MARTINEZ v BUEN

Robert C. Martinez Vs. Noel S. Buen
G.R. No. 187342
April 5, 2017


FACTS: 

Buen filed an Action for Recovery of Personal Property against Martinez on April 6, 2005 seeking the recovery of a Toyota Tamaraw Revo with plate no. WFG-276 declaring ownership of the said vehicle registered under his name. As the majority shareholder of Fairdeal Chemical Industries which he organized with Martinez, Buen said that he only allowed the company to use the said vehicle. Martinez, however, claimed that the vehicle was bought using the corporate funds, thus, resulting to his refusal to return the same to Buen.

When MeTC awarded the possession of the vehicle to Buen, Martinez filed a complaint for Qualified Theft against him in RTC-Manila Branch 19. On March 28, 2006, Buen failed to attend the hearing and prayed that the case be archived. Buen was ordered by MeTC to formalize his motion and for Martinez to comment within 10 days from the receipt thereof. Buen filed on March 31, 2006 and set the same for hearing on April 11, 2006. Martinez failed to attend the said hearing. He also did not file a comment to the Motion to Archive resulting to the granting of the said Motion on the said date.

On April 21, 2006, Martinez filed a Comment/Opposition to the Motion to Remand the Case to the Archives (Comment/Opposition) and prayed that the motion filed by Buen’s counsel be denied which was treated as a motion for reconsideration in an Order dated May 5, 2006. On July 18, 2006, Buen filed a Motion to Set Aside Order (of Dismissal).

Buen filed a Petition for Certeriori in the RTC, pleading that the MeTC acted in grave abuse of discretion when it treated Martinez’ Comment/Opposition as a motion for reconsideration of the Apri 11, 2006 Order. Martinez filed a Petition for Certeriori in the CA on December 13, 2007. He reiterated that a petition for certeriori in the RTC is not the proper remedy to challenge the MeTC’c Order of Aprill 11, 2006 and that Buen only filed the petition as a substitute for his lost appeal. In its decision dated December 19, 2008 (CA Decision), the CA affirmed the ruling of the RTC and dismissed Martinez’ petition for certiorari.
Hence, this petition for review.


ISSUE: 

Whether or not a petition for certiorari is the proper remedy to assail the MeTC Order of Dismissal.


HELD: 

Yes. Ceteriori may be considered a proper remedy despite the availability of appeal or other remedy in the ordinary course of law because the second exception is existing in the case, which states: “(b)when the trial judge capriciously and whimsically exercised his judgment.” The MeTC gravely abused its discretion when it treated the Comment/Opposition filed by Martinez as Motion for Reconsideration of its order granting Buen’s Motion to Archive the case because of the following rationale:

The Motion for Consideration did not comply with the requisites for the same especially so, on the requirements of the notice of hearing, manner of service to the adverse party, and proof of service thereof which are all calculated to prevent surprise on the part of the adverse party who is Buen.
Regardless of the stipulation of the order made in accordance to Section 3, Rule17, the exact ground for dismissal was not specified leavingBuen (and the appellate courts) to speculate as to the same.
The MeTC granted a relief of not prayed for or in excess of what was sought by the party in his pleading.

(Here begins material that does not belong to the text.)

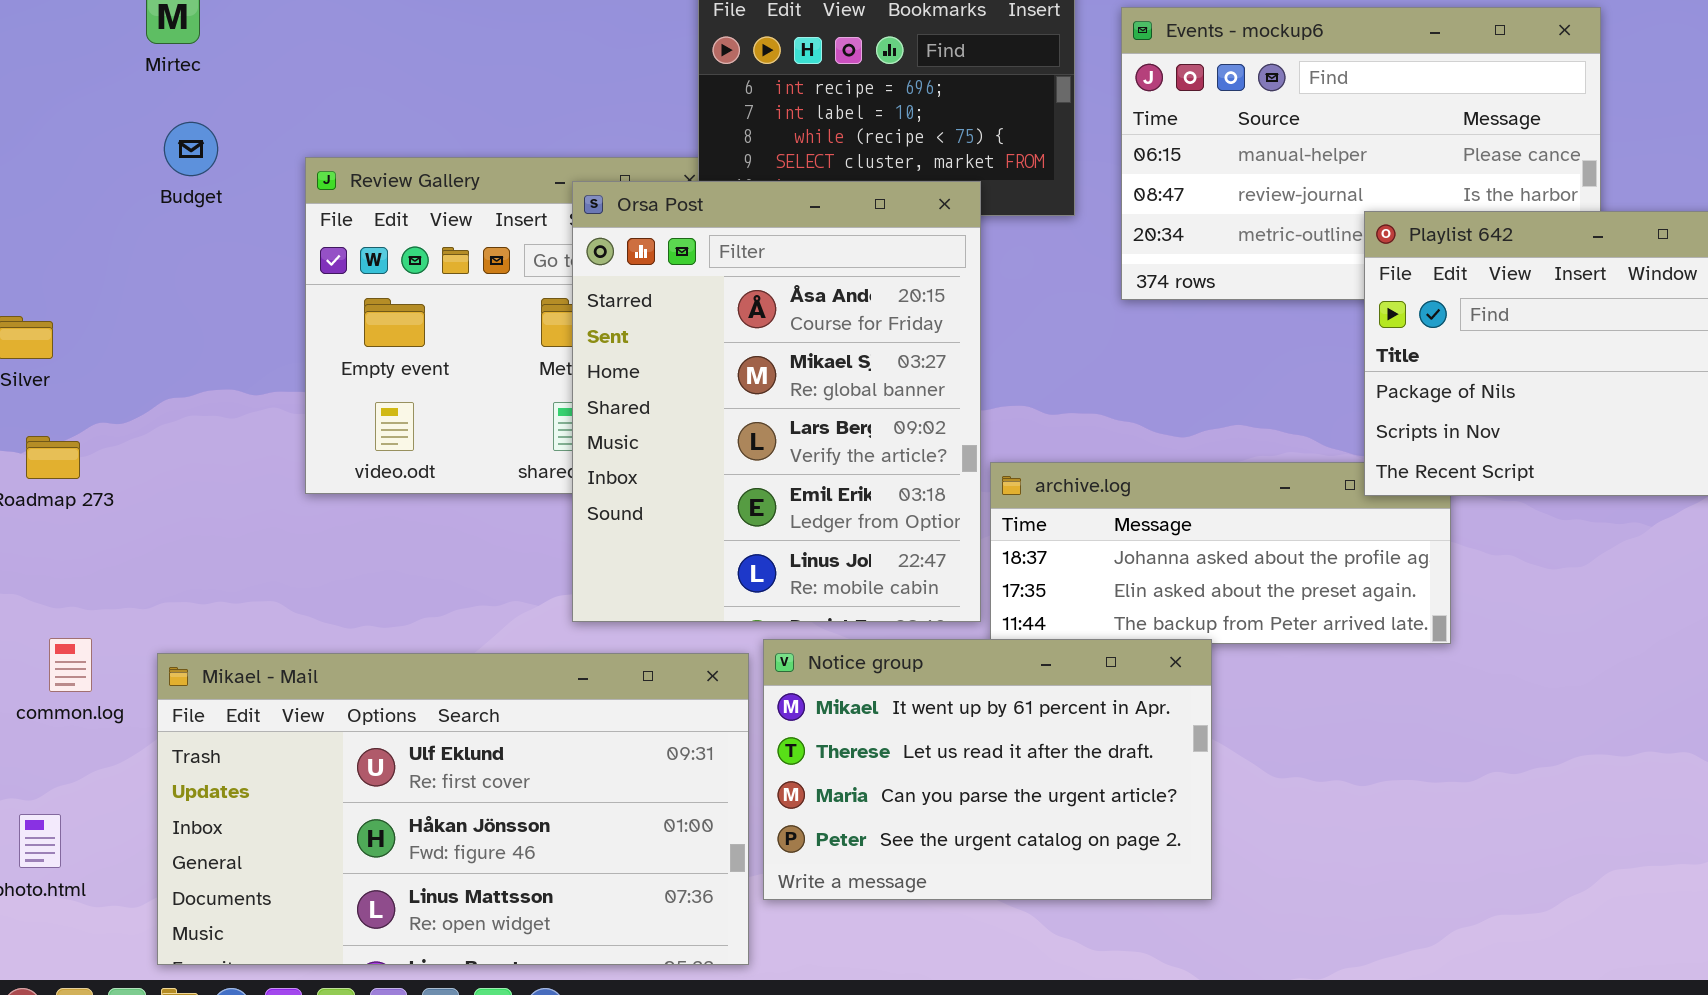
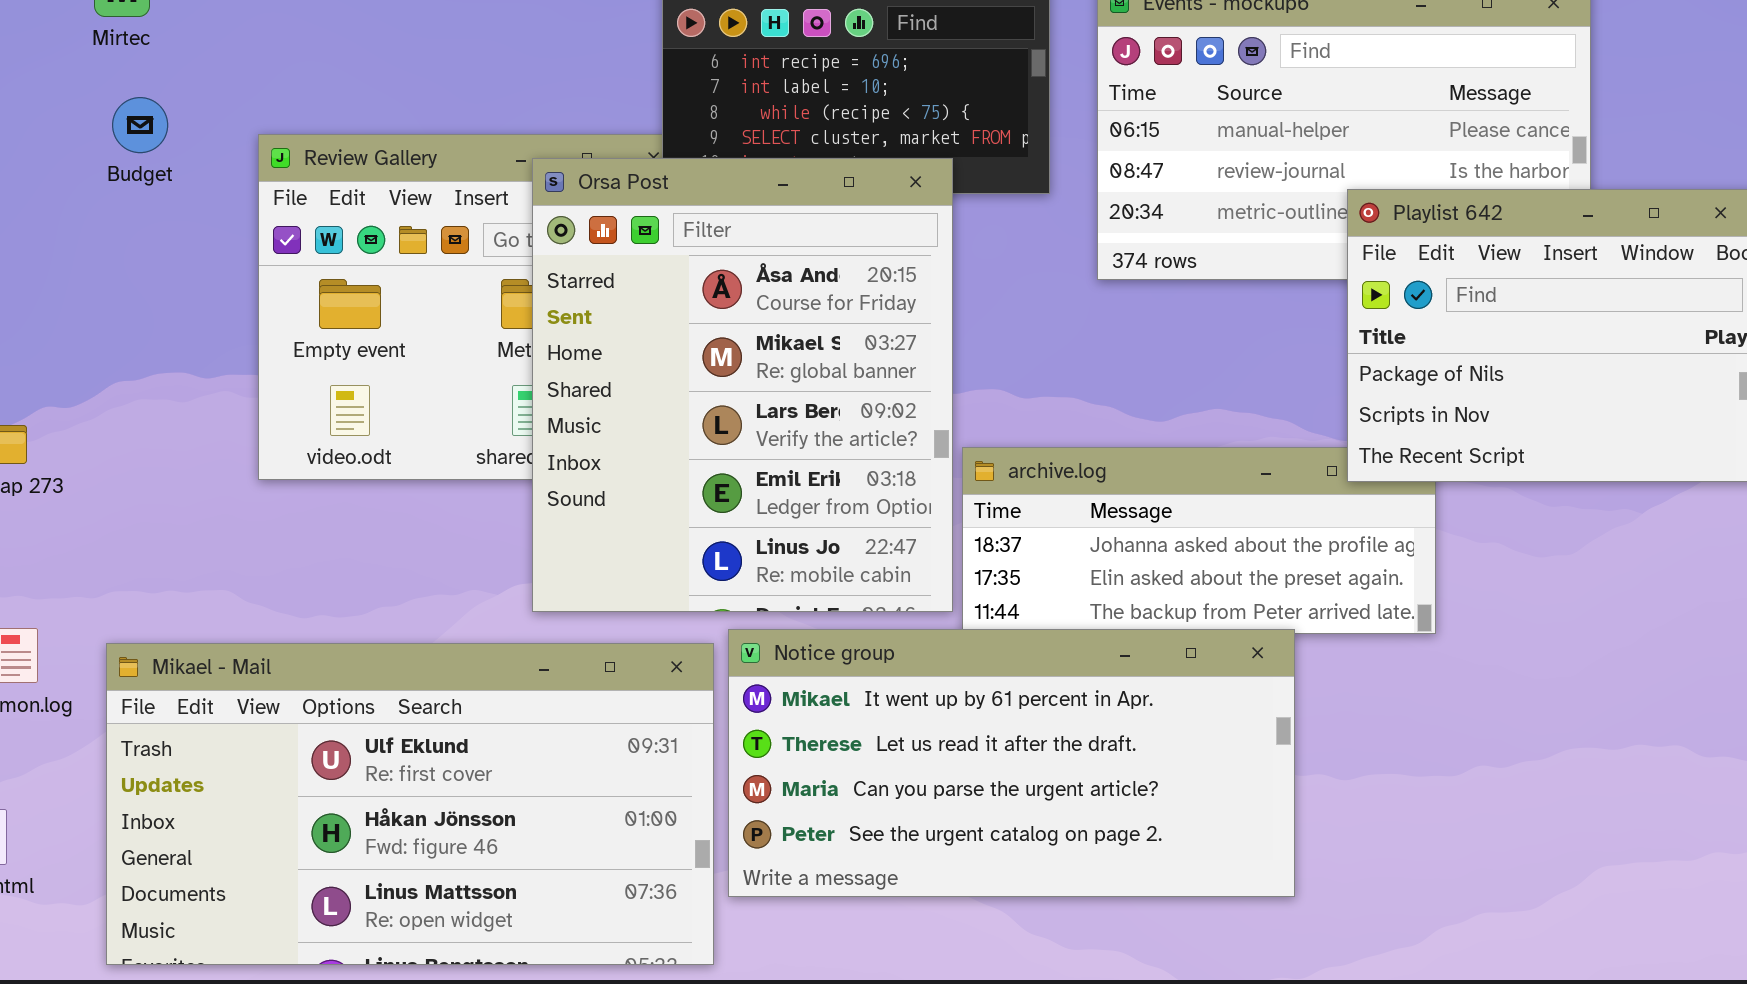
Notice group: [763,639,1212,900] -> [728,629,1295,897], resized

The MeTC Order of Dismissal has the effect of an adjudication on the merits. Thus, Section 1, Rule 36 of the Rules of Court applies. However, far from being clear, the MeTC Order of Dismissal left all the parties and the courts guessing as to its basis. It is therefore a patent nullity.
It is then held that an order of the court which is a patent nullity for the failure to comply with the mandatory provisions of the Rules of Court may be directly assailed through a petition for certeriori. Thus, Buen correctly availed on the remedy of certeriori to challenge the MeTC Order of Dismissal. Indeed, the MeTC committed grave abuse of discretion amounting to lack or excess of jurisdiction when it treated the Comment/Opposition as a motion for reconsideration of the April 11, 2006 Order; and on the strength of the same reconsidered its earlier ruling, then dismissed the case without stating the clear provision of law upon which it is based.